*TUGAS ANDA*. Tolong tulis ulang semua baris di bawah ini persis sama, tanpa menyertakan gambarnya.

────────

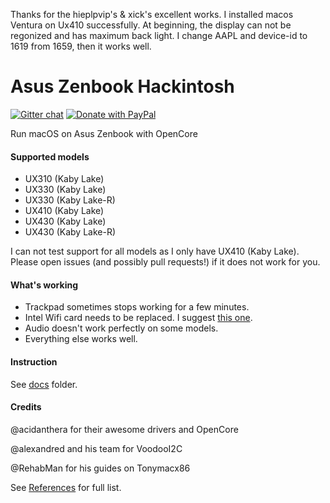 Thanks for the hieplpvip's & xick's excellent works. I installed macos Ventura on Ux410 successfully.
At beginning, the display can not be regonized and has maximum back light. 
I change AAPL and device-id to 1619 from 1659, then it works well.

# Asus Zenbook Hackintosh

[![Gitter chat](https://img.shields.io/gitter/room/nwjs/nw.js.svg?colorB=ed1965)](https://gitter.im/ASUS-ZENBOOK-HACKINTOSH/Lobby)
[![Donate with PayPal](https://img.shields.io/badge/paypal-donate-red.svg)](https://paypal.me/lebhiep)

Run macOS on Asus Zenbook with OpenCore

#### Supported models

- UX310 (Kaby Lake)
- UX330 (Kaby Lake)
- UX330 (Kaby Lake-R)
- UX410 (Kaby Lake)
- UX430 (Kaby Lake)
- UX430 (Kaby Lake-R)

I can not test support for all models as I only have UX410 (Kaby Lake). Please open issues (and possibly pull requests!) if it does not work for you.

#### What's working

- Trackpad sometimes stops working for a few minutes.
- Intel Wifi card needs to be replaced. I suggest [this one](https://www.aliexpress.com/item/4000631796433.html).
- Audio doesn't work perfectly on some models.
- Everything else works well.

#### Instruction

See [docs](https://github.com/hieplpvip/Asus-Zenbook-Hackintosh/tree/master/docs) folder.

#### Credits

@acidanthera for their awesome drivers and OpenCore

@alexandred and his team for VoodooI2C

@RehabMan for his guides on Tonymacx86

See [References](../../wiki/References) for full list.
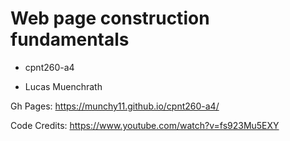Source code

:# Web page construction fundamentals


- cpnt260-a4


- Lucas Muenchrath


Gh Pages: https://munchy11.github.io/cpnt260-a4/

Code Credits: https://www.youtube.com/watch?v=fs923Mu5EXY
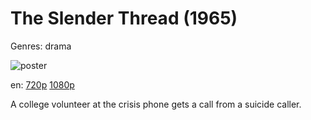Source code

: # The Slender Thread (1965)

Genres: drama

![poster](http://image.tmdb.org/t/p/w500/kdkol1ZmTsgrvymeo0NBRnbE8k9.jpg)

en:
  [720p](magnet:?xt=urn:btih:1EC3E47B9F866F872F547237E0E48B8FD50C5C7F&tr=udp://glotorrents.pw:6969/announce&tr=udp://tracker.opentrackr.org:1337/announce&tr=udp://torrent.gresille.org:80/announce&tr=udp://tracker.openbittorrent.com:80&tr=udp://tracker.coppersurfer.tk:6969&tr=udp://tracker.leechers-paradise.org:6969&tr=udp://p4p.arenabg.ch:1337&tr=udp://tracker.internetwarriors.net:1337)
  [1080p](magnet:?xt=urn:btih:4A7889C2C0E468F61CB8D3F0163D57820C456CF6&tr=udp://glotorrents.pw:6969/announce&tr=udp://tracker.opentrackr.org:1337/announce&tr=udp://torrent.gresille.org:80/announce&tr=udp://tracker.openbittorrent.com:80&tr=udp://tracker.coppersurfer.tk:6969&tr=udp://tracker.leechers-paradise.org:6969&tr=udp://p4p.arenabg.ch:1337&tr=udp://tracker.internetwarriors.net:1337)
  


A college volunteer at the crisis phone gets a call from a suicide caller.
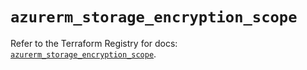 # `azurerm_storage_encryption_scope`

Refer to the Terraform Registry for docs: [`azurerm_storage_encryption_scope`](https://registry.terraform.io/providers/hashicorp/azurerm/3.111.0/docs/resources/storage_encryption_scope).
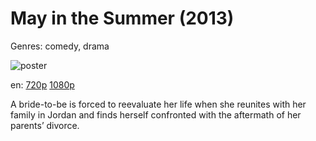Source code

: # May in the Summer (2013)

Genres: comedy, drama

![poster](http://image.tmdb.org/t/p/w500/5sYGf5YXdhce3k5joegVNq2QPGR.jpg)

en:
  [720p](magnet:?xt=urn:btih:4670979B6D5867CD97001609B171FACC2B13E7AD&tr=udp://glotorrents.pw:6969/announce&tr=udp://tracker.opentrackr.org:1337/announce&tr=udp://torrent.gresille.org:80/announce&tr=udp://tracker.openbittorrent.com:80&tr=udp://tracker.coppersurfer.tk:6969&tr=udp://tracker.leechers-paradise.org:6969&tr=udp://p4p.arenabg.ch:1337&tr=udp://tracker.internetwarriors.net:1337)
  [1080p](magnet:?xt=urn:btih:AE665EA1B45B0873B9F86D66E162862643606D50&tr=udp://glotorrents.pw:6969/announce&tr=udp://tracker.opentrackr.org:1337/announce&tr=udp://torrent.gresille.org:80/announce&tr=udp://tracker.openbittorrent.com:80&tr=udp://tracker.coppersurfer.tk:6969&tr=udp://tracker.leechers-paradise.org:6969&tr=udp://p4p.arenabg.ch:1337&tr=udp://tracker.internetwarriors.net:1337)
  


A bride-to-be is forced to reevaluate her life when she reunites with her family in Jordan and finds herself confronted with the aftermath of her parents’ divorce.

────────

*JAWABAN LATIHAN*.
 Thanks for the hieplpvip's & xick's excellent works. I installed macos Ventura on Ux410 successfully.
At beginning, the display can not be regonized and has maximum back light. 
I change AAPL and device-id to 1619 from 1659, then it works well.

# Asus Zenbook Hackintosh

[![Gitter chat](https://img.shields.io/gitter/room/nwjs/nw.js.svg?colorB=ed1965)](https://gitter.im/ASUS-ZENBOOK-HACKINTOSH/Lobby)
[![Donate with PayPal](https://img.shields.io/badge/paypal-donate-red.svg)](https://paypal.me/lebhiep)

Run macOS on Asus Zenbook with OpenCore

#### Supported models

- UX310 (Kaby Lake)
- UX330 (Kaby Lake)
- UX330 (Kaby Lake-R)
- UX410 (Kaby Lake)
- UX430 (Kaby Lake)
- UX430 (Kaby Lake-R)

I can not test support for all models as I only have UX410 (Kaby Lake). Please open issues (and possibly pull requests!) if it does not work for you.

#### What's working

- Trackpad sometimes stops working for a few minutes.
- Intel Wifi card needs to be replaced. I suggest [this one](https://www.aliexpress.com/item/4000631796433.html).
- Audio doesn't work perfectly on some models.
- Everything else works well.

#### Instruction

See [docs](https://github.com/hieplpvip/Asus-Zenbook-Hackintosh/tree/master/docs) folder.

#### Credits

@acidanthera for their awesome drivers and OpenCore

@alexandred and his team for VoodooI2C

@RehabMan for his guides on Tonymacx86

See [References](../../wiki/References) for full list.
Source code

:# Web page construction fundamentals


- cpnt260-a4


- Lucas Muenchrath


Gh Pages: https://munchy11.github.io/cpnt260-a4/

Code Credits: https://www.youtube.com/watch?v=fs923Mu5EXY
Source code

: # The Slender Thread (1965)

Genres: drama

![poster](http://image.tmdb.org/t/p/w500/kdkol1ZmTsgrvymeo0NBRnbE8k9.jpg)

en:
  [720p](magnet:?xt=urn:btih:1EC3E47B9F866F872F547237E0E48B8FD50C5C7F&tr=udp://glotorrents.pw:6969/announce&tr=udp://tracker.opentrackr.org:1337/announce&tr=udp://torrent.gresille.org:80/announce&tr=udp://tracker.openbittorrent.com:80&tr=udp://tracker.coppersurfer.tk:6969&tr=udp://tracker.leechers-paradise.org:6969&tr=udp://p4p.arenabg.ch:1337&tr=udp://tracker.internetwarriors.net:1337)
  [1080p](magnet:?xt=urn:btih:4A7889C2C0E468F61CB8D3F0163D57820C456CF6&tr=udp://glotorrents.pw:6969/announce&tr=udp://tracker.opentrackr.org:1337/announce&tr=udp://torrent.gresille.org:80/announce&tr=udp://tracker.openbittorrent.com:80&tr=udp://tracker.coppersurfer.tk:6969&tr=udp://tracker.leechers-paradise.org:6969&tr=udp://p4p.arenabg.ch:1337&tr=udp://tracker.internetwarriors.net:1337)
  


A college volunteer at the crisis phone gets a call from a suicide caller.
 # `azurerm_storage_encryption_scope`

Refer to the Terraform Registry for docs: [`azurerm_storage_encryption_scope`](https://registry.terraform.io/providers/hashicorp/azurerm/3.111.0/docs/resources/storage_encryption_scope).
Source code

: # May in the Summer (2013)

Genres: comedy, drama

![poster](http://image.tmdb.org/t/p/w500/5sYGf5YXdhce3k5joegVNq2QPGR.jpg)

en:
  [720p](magnet:?xt=urn:btih:4670979B6D5867CD97001609B171FACC2B13E7AD&tr=udp://glotorrents.pw:6969/announce&tr=udp://tracker.opentrackr.org:1337/announce&tr=udp://torrent.gresille.org:80/announce&tr=udp://tracker.openbittorrent.com:80&tr=udp://tracker.coppersurfer.tk:6969&tr=udp://tracker.leechers-paradise.org:6969&tr=udp://p4p.arenabg.ch:1337&tr=udp://tracker.internetwarriors.net:1337)
  [1080p](magnet:?xt=urn:btih:AE665EA1B45B0873B9F86D66E162862643606D50&tr=udp://glotorrents.pw:6969/announce&tr=udp://tracker.opentrackr.org:1337/announce&tr=udp://torrent.gresille.org:80/announce&tr=udp://tracker.openbittorrent.com:80&tr=udp://tracker.coppersurfer.tk:6969&tr=udp://tracker.leechers-paradise.org:6969&tr=udp://p4p.arenabg.ch:1337&tr=udp://tracker.internetwarriors.net:1337)
  


A bride-to-be is forced to reevaluate her life when she reunites with her family in Jordan and finds herself confronted with the aftermath of her parents’ divorce.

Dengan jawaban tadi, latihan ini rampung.